The WoodHill Group Solution
To determine a recommendation for use of accumulated funds, WHG sought to gain a
complete understanding of BRA revenues and expenses from 1998‐2021. To do so, WHG:
· Summarized each Brownfield project by site according to the provided Act 381 Work Plans
· Identified included parcels, and detailed their respective captured taxable values by site and by year
· Calculated TIF revenue by year, parcel, taxing authority, tax season, and site
· Validated deposits into the Brownfield Fund by source and year
· Identified discrepancies in expected and actual tax revenues
· Summarized authority expenses by type and date
· Constructed TIF allocation tables based upon the actual TIF revenues and spending records of the authority
· Summarized the total sources and distributions of funds by type, and
· Determined the recommended disposition of remaining and future funds.
Resulting Benefit
WHG determined that all Developer Reimbursements and Other Eligible Expenditures were complete. So, the question became: where did the extra $900k come from and what could the Village do with it?

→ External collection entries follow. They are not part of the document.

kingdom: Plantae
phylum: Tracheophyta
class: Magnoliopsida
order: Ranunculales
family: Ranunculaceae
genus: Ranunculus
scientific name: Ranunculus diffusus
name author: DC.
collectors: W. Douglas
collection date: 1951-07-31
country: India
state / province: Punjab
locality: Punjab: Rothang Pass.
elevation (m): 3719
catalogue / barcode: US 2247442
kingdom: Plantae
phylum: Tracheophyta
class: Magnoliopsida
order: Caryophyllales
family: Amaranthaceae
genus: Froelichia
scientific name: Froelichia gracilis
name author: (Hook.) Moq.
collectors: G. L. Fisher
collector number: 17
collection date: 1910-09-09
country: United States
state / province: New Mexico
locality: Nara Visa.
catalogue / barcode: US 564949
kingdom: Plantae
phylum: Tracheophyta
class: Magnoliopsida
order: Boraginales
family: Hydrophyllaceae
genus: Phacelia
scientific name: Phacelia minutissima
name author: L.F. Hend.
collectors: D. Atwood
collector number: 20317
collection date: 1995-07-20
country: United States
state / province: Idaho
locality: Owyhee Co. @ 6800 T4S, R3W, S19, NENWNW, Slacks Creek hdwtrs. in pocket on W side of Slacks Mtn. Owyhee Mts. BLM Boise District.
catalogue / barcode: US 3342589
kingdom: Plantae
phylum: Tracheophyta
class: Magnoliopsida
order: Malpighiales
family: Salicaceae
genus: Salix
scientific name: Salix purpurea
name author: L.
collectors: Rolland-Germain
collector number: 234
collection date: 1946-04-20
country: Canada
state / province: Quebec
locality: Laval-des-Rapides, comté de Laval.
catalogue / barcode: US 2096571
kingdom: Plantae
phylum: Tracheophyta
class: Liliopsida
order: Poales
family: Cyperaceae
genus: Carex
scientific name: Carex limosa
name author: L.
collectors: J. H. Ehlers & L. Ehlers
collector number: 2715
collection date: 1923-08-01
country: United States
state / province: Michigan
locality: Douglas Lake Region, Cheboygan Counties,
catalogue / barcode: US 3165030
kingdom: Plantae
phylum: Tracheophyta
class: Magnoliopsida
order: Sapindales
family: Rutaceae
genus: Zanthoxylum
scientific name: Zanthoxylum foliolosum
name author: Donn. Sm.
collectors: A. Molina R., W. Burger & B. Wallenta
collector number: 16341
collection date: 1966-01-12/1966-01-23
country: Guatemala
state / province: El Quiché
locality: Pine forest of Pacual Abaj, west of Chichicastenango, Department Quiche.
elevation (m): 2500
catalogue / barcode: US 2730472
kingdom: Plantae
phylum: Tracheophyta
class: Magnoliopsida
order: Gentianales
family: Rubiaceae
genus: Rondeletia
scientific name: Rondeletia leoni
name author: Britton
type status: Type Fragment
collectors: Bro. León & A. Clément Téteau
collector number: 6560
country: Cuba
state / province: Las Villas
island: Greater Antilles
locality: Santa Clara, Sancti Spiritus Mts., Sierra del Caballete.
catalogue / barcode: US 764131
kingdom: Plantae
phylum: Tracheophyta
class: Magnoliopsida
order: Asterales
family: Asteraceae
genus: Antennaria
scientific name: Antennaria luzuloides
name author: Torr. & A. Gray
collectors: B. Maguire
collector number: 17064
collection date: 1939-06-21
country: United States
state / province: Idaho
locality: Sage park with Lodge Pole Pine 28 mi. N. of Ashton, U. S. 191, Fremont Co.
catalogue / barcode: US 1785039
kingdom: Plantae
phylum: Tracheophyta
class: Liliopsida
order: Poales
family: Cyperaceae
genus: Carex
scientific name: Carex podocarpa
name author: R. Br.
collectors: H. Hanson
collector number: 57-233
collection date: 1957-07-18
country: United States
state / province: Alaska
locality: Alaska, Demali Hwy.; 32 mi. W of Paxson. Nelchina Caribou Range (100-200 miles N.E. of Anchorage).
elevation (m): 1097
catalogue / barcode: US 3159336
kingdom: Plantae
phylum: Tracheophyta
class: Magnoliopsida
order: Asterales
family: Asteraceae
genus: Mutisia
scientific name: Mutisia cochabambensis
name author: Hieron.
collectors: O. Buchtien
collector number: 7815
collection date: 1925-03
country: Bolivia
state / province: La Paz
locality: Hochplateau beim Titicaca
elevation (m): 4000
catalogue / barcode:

Our research provided the answer to the problem. The Village had been making the debt service payments on the aforementioned bond issue from the Village General Fund since the date of issue, despite the original intention that the payments be split amongst the Village, the BRA, and the DDA. Of the $900k balance in the Brownfield Fund, $600k could be transferred immediately to the General Fund to reimburse it for prior year expenditures. The remaining $300k was sufficient to cover the BRA’s portion of future year debt service payments.
Additionally, it was determined that the DDA had not contributed its portion of prior year debt service payments. The DDA portion had also been paid from the Village General Fund. Therefore, WHG recommended that the Village and the DDA come to an agreement on how the DDA could make the Village whole for the prior year expenditures it had made on behalf of the DDA.
Between the BRA and DDA portions of the debt service, the resulting benefit to the Village General Fund was $1.15 million.